Around my neck of the woods, I’ve known several people who have collided with a deer running across the road, sadly ending the deer’s life and totaling the car as well. It’s extremely common in South Carolina and in many other parts of the country after the sun goes down… you just come to expect it.
However, it’s mind boggling to me that there are parts of the country where people actually have to look out for creatures like bison and elk crossing the road. And Illinois is not usually one of them.
With that being said, one bull elk met a tragic fate at the hands of a semi truck in Illinois.
According to the Milwaukee Journal Sentinel,Black River State Forest wildlife officials had been tracking a bull elk, dubbed bull elk no. 357, who wandered pretty far from the herd in search of a mate. Wisconsin doesn’t have a very large elk population, but due to conservation efforts, the state now has a population large enough to warrant an elk season, although only a handful of tags are drawn each year. You can generally find them in the state’s central and western forest regions such as Black Rover State Forest and Clam Lake area.
Bull 357 made the massive trek from the state forest down near Madison, and on into the state of Illinois. However, the bull’s long journey came to a tragic end after he was struck by a semi-truck just southwest of Chicago, near Joliet, Illinois.
Eric Lobner, director of the Department of Natural Resources wildlife management program, told the outlet that the creature was identified by a tag bearing a number. The elk seemed to be heading for Indiana, and had been spotted on a few Illinois residents’ trail cameras, last being seen alive in Newark, Illinois.
The elk began its journey east through the woods to Marathon County, stayed in Wausau for a bit, detoured up to Taylor County, and was heading south for the Wisconsin Rapids and Columbia County, marking hundreds of miles traveled.
Lobner said that the instance wasn’t too out of the ordinary, especially during breeding season:
“He got himself kind of a little bit far from the rest of the herd, and most likely he just was continuing to search for other (elk) and didn’t know which direction to go to get himself back to where the herd was.

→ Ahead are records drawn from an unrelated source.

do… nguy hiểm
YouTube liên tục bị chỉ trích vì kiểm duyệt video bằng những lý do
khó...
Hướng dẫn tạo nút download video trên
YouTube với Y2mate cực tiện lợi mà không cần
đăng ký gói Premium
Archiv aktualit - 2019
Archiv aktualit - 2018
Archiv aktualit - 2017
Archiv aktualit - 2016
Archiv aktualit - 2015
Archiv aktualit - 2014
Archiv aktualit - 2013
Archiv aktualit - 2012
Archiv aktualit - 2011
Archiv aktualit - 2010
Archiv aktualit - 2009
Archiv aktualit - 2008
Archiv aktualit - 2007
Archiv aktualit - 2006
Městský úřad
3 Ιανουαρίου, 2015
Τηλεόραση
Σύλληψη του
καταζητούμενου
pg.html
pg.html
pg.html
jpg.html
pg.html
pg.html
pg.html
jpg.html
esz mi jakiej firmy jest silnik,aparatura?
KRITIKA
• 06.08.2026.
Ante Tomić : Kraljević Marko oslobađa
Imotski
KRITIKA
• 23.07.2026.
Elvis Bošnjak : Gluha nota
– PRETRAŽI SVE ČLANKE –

It’s kind of interesting in a way because I was looking at a map and I was starting to question, was it closer to Kentucky, which is where this animal’s genetics originally came from? But I’m certain there was no genetic pull that would have taken him in that direction.”
Lobner added that typically when bulls wander like this, they ultimately end up back home, but I guess we’ll never find out if this creature would’ve been able to make the long trek back home.
“This is a disappointing day in a way, because he certainly did have a celebrity status.”